*TO DO*.
The output is the line containing "remote control: none" plus every later line down to the end of the listing below, copied exactly. No pictures belong in it.

*EXERCISE DATA*.
========================
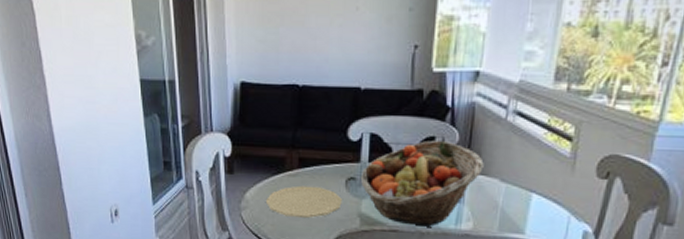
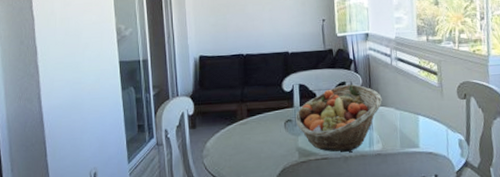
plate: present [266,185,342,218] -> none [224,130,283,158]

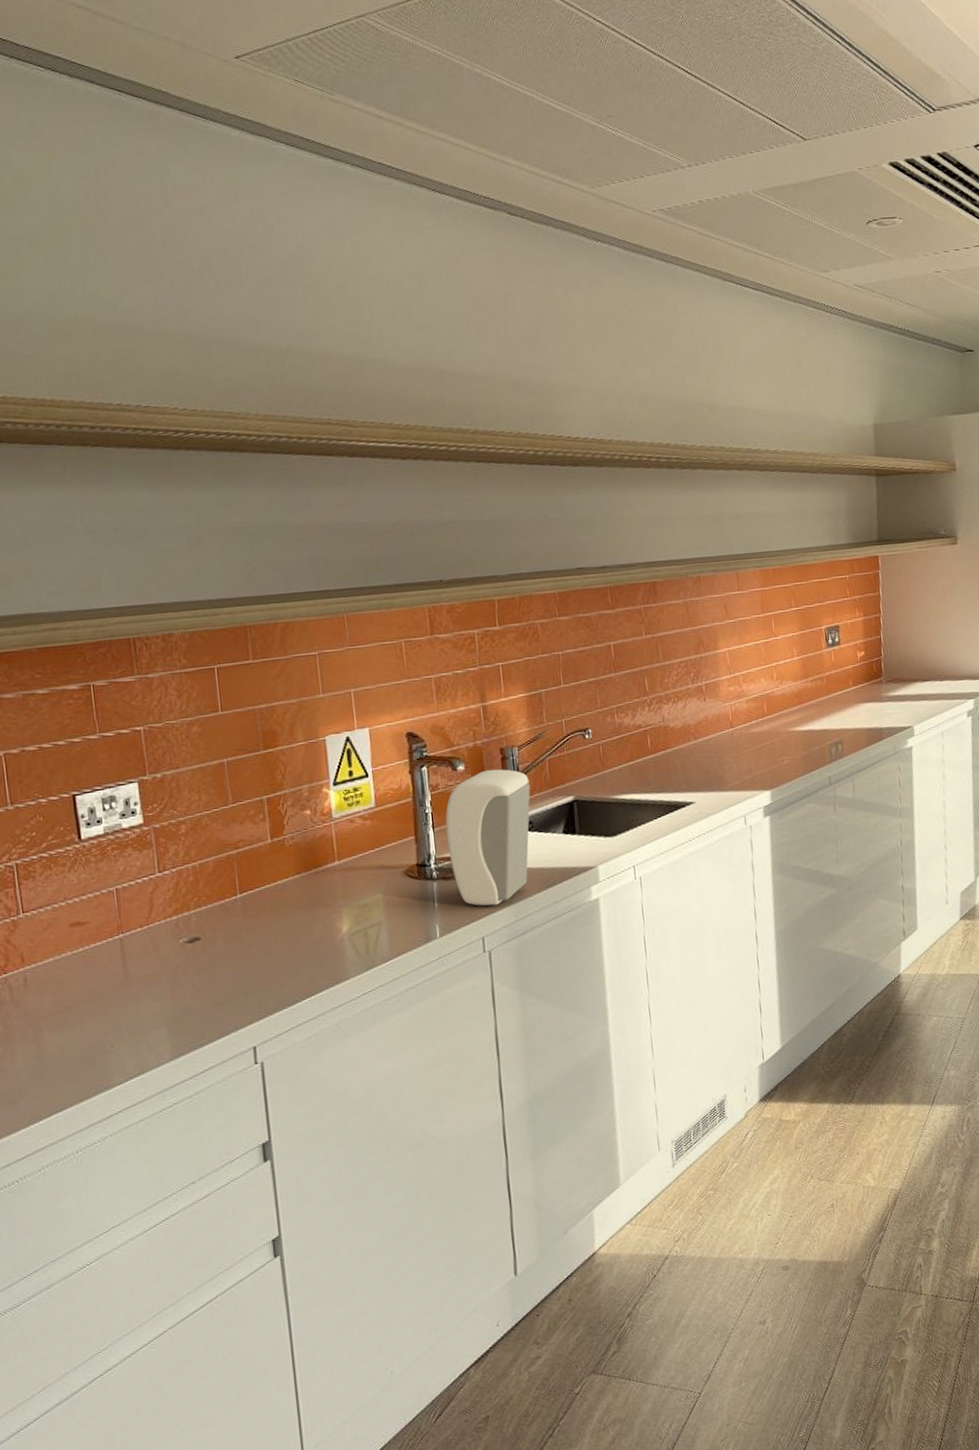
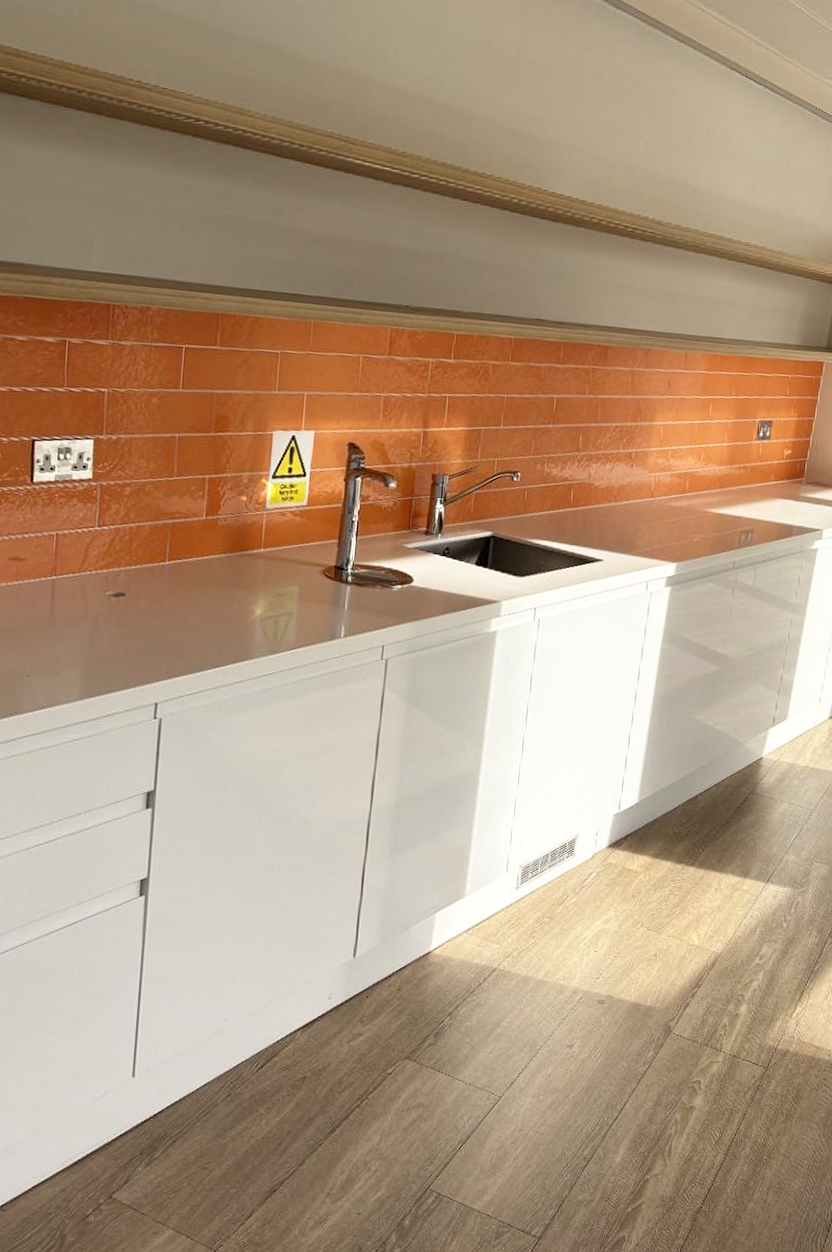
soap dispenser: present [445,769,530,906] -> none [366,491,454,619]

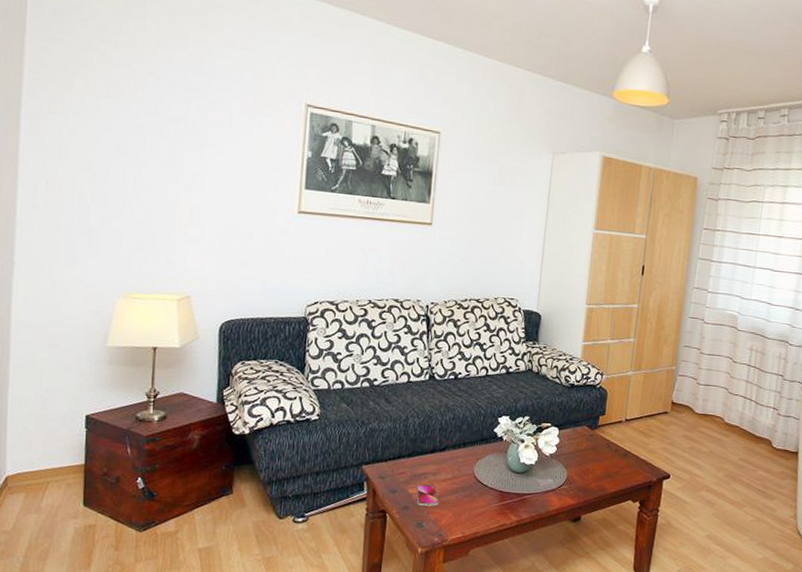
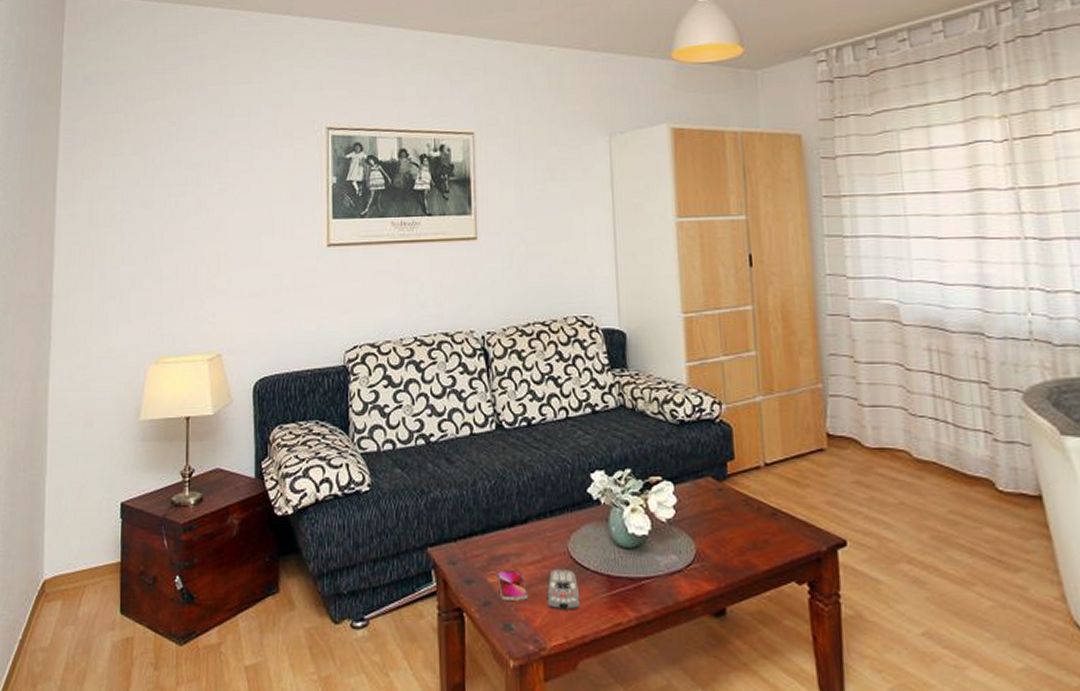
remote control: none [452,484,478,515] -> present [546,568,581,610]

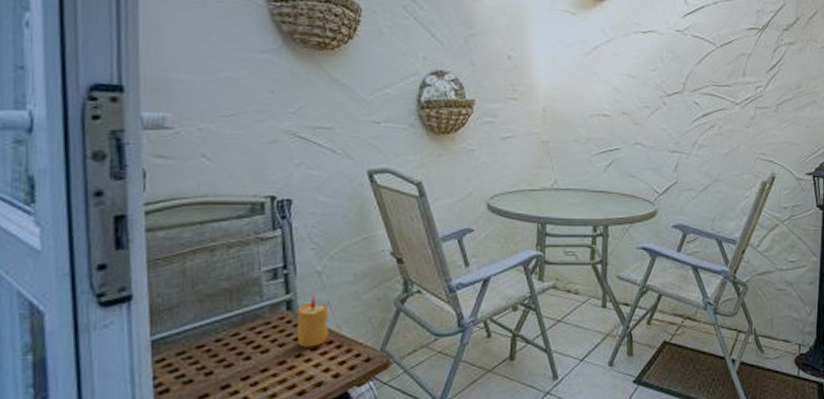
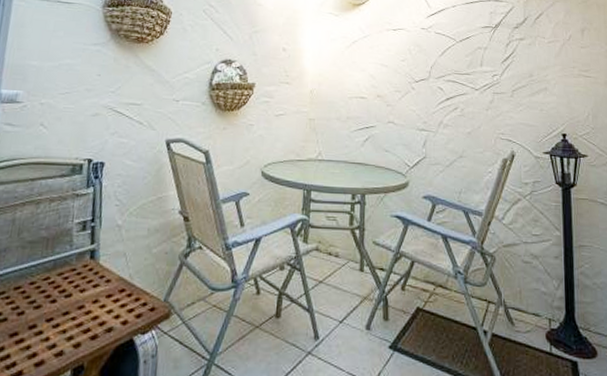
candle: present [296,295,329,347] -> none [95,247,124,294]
========================
*RESULT*.
remote control: none [452,484,478,515] -> present [546,568,581,610]

candle: present [296,295,329,347] -> none [95,247,124,294]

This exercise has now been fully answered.